For years, I built up in my mind that I wanted to attend a Broadway show. It was always on my “Bucket List” of things to do. That is, until I met the tall man with the soft walk whose smile lit up the room.

I crossed 42nd Street off my list around at the same time I met this man who cut his teeth performing on stage. I told him that I wanted to know more about his life. From there, the house lights faded, the orchestra began its overture and a million stories poured into me as the curtain lifted.

Lynn Michael Anthony is a name that only a laminated backstage pass could contain. He was modeling at the age of 2 1/2 before he could even talk. His first choreography? Pointing when the photographer said, “Say cheese!”

Flip through a Spiegel, Neiman’s, Big Chief or Austrian Bushman magazine and there he was. Left cheek exposed, smiling in his Sleepies pajamas.

He eventually traded one stage for another and found himself performing for Tennessee Williams. Next, he would be counted among the stars in “The Unsinkable Molly Brown.”

At the age of 8, he was acting in the Old Alley Theater in Houston, Texas, lauded by the Houston Press.

Anthony describes himself as the one with olive skin and blond hair who got to experience the best and worst in life. As a Spaniard Jewish Italian, he was introduced to prejudice at a very young age. The personal assistant in a ’52 gold Rolls Royce that picked him up at school to take him to a set probably added to the taunts.

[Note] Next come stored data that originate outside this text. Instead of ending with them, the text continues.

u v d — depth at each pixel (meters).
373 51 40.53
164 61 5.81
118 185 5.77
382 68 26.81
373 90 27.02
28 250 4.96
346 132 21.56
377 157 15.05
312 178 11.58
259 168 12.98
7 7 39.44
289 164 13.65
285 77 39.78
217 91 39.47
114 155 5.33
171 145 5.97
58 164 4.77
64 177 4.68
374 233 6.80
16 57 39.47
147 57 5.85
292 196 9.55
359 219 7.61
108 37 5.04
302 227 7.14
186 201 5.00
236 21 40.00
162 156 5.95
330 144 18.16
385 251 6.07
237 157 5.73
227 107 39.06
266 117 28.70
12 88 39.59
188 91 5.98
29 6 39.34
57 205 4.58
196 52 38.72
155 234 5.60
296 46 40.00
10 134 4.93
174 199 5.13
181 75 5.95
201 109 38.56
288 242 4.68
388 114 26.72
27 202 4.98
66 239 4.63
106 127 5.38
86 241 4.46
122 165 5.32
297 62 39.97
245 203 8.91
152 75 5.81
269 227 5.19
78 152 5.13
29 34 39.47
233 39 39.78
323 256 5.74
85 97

After college, he moved from Texas to California and worked with familiar names such as Doris Day, Donna Mills and Mary Martin’s son, Larry Hagman. Lynn gushed as he recounted story after story. His favorites were the “Old Broads,” Kay Ballard, Ann Southern and Joan Blondell.

I felt like my leather flats had been lifted en pointe. I was sitting with someone who toured as a primary dancer next to Carol Channing in “Hello Dolly.” And if that wasn’t impressive enough, he also worked with Carol Burnett in “Once Upon a Mattress,” and with Lucille Ball in “Mame.” When he wasn’t touring or in residence, he took side work at places like Zebra Lounge in the Fairmount, in San Francisco. That was where he met Ginger Rogers.

Coming from someone who was there, I felt like I had a front-row seat to the best of the stage and screen. This would have been a fantasy for anyone to experience. For Anthony, it was all part of where he found himself.

“I never wanted fame, I just wanted to perform and have fun.”

He said that his ankles were so small, he could wear a watch around one. Just for laughs, when someone asked him the time, he lifted his leg straight up in the air and told them.

He credits his love of life to his grandmother who, he said, “Showed him the world.”

That is probably what led him to do it all, even to take on work as a hair designer for the Ice Capades.

I had to ask, “Do you miss it?”

“I’m not missing a thing. Now I get to support Thingamajig Theater and Curtains Up Pagosa. Outside of the Broadway big ones, I think the productions in Pagosa are just as good as anything I’ve been involved with.”

Anthony told me that he lives by his own mantra, “Open a new window every day and experience the zest of life.” As for learning how to deal with the prejudice he had to live with, he said, “Always consider the source.”

Final brushstroke: A new window was opened for me the day I sat with Anthony. I felt like I had been whisked away and entertained in a velvet-draped hall. Who knew our Pagosa boasted such life. As for my Bucket List, “I’m not missing a thing.”